# [TO DO]
Render every line of the rows below as a numbered list, skipping blank lines and leaving out the pictures.

# [DATA]
------------------------

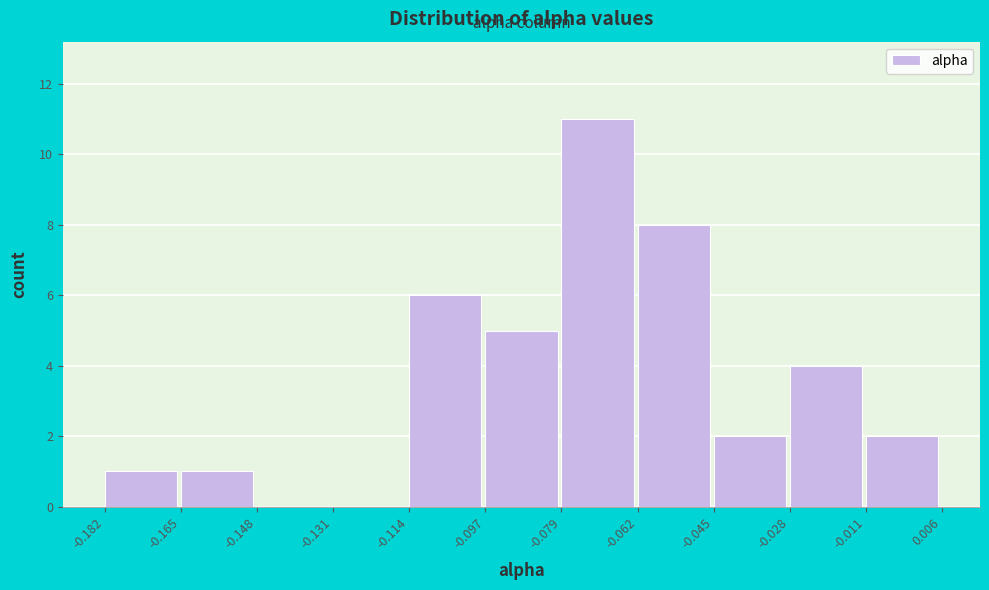

Reading left to right, list every bar in this chart as the range it spans on the x-axis followed by its height. The values are not printed on the chart, so give them approximately, as read against the axis.

-0.182 to -0.165: 1
-0.165 to -0.148: 1
-0.148 to -0.131: 0
-0.131 to -0.114: 0
-0.114 to -0.097: 6
-0.097 to -0.079: 5
-0.079 to -0.062: 11
-0.062 to -0.045: 8
-0.045 to -0.028: 2
-0.028 to -0.011: 4
-0.011 to 0.006: 2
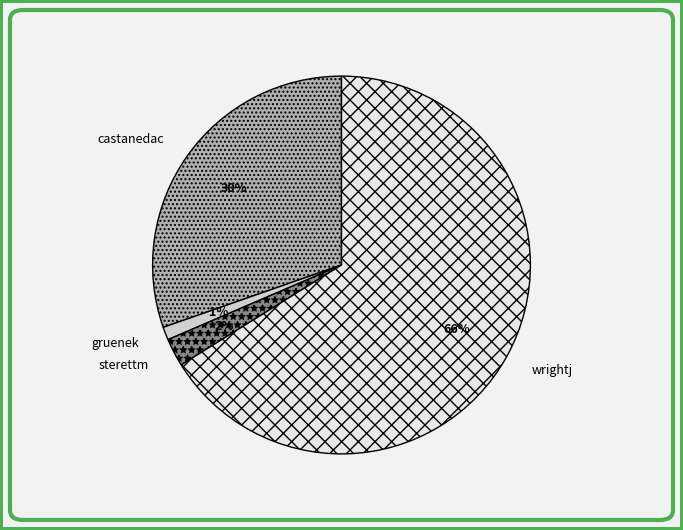

What is the smallest slice in the pie chart?

gruenek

------------------------

# [WORKED SOLUTION]
1. Reading left to right, list every bar in this chart as the range it spans on the x-axis followed by its height. The values are not printed on the chart, so give them approximately, as read against the axis.
2. -0.182 to -0.165: 1
3. -0.165 to -0.148: 1
4. -0.148 to -0.131: 0
5. -0.131 to -0.114: 0
6. -0.114 to -0.097: 6
7. -0.097 to -0.079: 5
8. -0.079 to -0.062: 11
9. -0.062 to -0.045: 8
10. -0.045 to -0.028: 2
11. -0.028 to -0.011: 4
12. -0.011 to 0.006: 2
13. What is the smallest slice in the pie chart?
14. gruenek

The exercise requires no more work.